First, I sorted the words into alphabetical order and removed duplicates. Second, I did the same for all prose texts. I also removed all foreign words from the prose texts—those are words that the Dictionary of Old English designated as foreign by placing them within <foreign> tags. Third, I compared prose words with poetic words. The resulting list is a set of all words used only in the poetic texts. Here is the file (right-click to download): PoeticWords

The next step is to classify each word by word class. That will allow me to differentiate verbal phrases from noun phrases in the poetry. Once noun phrases are isolated, I can begin to build a semantic map of poetic discourse in Old English. Afterwards, I’ll add verb phrases. So we’ll be able to know how OE poets described queens (adjectives) and what sort of acts queens performed (verbs), and compare that to descriptions of kings and the acts they performed. We can then further differentiate dryhten from cyning, and cwen from ides. But there’s a big caveat.
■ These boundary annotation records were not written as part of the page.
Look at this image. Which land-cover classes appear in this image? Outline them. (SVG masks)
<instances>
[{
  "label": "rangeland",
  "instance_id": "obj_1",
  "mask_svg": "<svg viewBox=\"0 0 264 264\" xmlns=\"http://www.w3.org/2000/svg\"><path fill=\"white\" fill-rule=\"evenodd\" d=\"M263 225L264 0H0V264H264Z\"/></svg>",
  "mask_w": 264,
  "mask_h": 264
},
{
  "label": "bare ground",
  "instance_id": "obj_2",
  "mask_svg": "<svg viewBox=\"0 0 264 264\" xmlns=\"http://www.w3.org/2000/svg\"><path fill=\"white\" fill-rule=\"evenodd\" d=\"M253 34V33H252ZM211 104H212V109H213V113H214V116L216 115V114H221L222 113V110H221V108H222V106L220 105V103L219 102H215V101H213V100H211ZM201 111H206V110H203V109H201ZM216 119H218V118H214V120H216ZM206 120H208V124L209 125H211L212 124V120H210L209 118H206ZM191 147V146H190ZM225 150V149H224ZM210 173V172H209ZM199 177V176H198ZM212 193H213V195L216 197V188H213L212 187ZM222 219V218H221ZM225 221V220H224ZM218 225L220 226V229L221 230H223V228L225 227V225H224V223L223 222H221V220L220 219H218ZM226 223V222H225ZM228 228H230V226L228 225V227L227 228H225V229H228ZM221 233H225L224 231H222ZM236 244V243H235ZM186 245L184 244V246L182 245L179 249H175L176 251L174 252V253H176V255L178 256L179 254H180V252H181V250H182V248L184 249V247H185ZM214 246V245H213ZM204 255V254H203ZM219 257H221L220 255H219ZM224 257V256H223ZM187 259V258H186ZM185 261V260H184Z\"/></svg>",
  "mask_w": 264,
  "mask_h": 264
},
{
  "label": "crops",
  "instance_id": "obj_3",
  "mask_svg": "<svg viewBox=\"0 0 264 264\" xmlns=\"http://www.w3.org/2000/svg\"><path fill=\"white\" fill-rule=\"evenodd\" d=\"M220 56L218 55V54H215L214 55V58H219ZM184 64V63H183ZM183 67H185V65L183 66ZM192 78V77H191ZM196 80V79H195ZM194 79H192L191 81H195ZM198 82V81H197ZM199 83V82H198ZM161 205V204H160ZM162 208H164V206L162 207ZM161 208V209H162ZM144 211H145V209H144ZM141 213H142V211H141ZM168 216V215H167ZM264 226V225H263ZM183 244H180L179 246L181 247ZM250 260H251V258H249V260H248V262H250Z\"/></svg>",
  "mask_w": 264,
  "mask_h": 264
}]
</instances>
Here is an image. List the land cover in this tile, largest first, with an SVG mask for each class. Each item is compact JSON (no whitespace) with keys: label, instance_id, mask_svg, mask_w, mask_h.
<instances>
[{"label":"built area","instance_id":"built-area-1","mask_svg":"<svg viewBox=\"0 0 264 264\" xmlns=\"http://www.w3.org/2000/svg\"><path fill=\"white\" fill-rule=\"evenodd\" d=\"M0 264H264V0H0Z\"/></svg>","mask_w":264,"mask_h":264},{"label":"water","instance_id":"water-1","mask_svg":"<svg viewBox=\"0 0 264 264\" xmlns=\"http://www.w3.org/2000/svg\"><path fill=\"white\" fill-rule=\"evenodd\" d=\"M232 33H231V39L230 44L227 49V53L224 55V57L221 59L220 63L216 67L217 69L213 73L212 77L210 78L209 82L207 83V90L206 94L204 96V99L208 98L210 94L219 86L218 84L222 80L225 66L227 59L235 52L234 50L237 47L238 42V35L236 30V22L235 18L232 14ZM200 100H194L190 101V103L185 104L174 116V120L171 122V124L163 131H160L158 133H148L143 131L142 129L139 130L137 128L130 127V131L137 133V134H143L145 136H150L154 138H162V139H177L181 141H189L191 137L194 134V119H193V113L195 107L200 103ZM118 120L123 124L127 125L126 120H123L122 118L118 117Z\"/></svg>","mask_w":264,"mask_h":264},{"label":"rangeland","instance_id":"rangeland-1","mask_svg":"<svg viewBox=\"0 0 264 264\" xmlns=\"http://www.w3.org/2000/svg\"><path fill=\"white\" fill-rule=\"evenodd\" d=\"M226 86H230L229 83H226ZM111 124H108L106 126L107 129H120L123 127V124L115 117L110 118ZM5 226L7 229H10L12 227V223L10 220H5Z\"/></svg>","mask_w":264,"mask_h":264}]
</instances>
Because Old English poets wrote alliterative verse, adjectives and verbs may have been chosen simply on account of their initial sound. So, cwen may have attracted /k/-initial words. That is why it is essential to also build a map in prose of cwen. Since the formal structure of prose was not governed by alliteration (with the possible exception of Ælfric), the map in prose and the map in poetry of any given noun might well be distinct.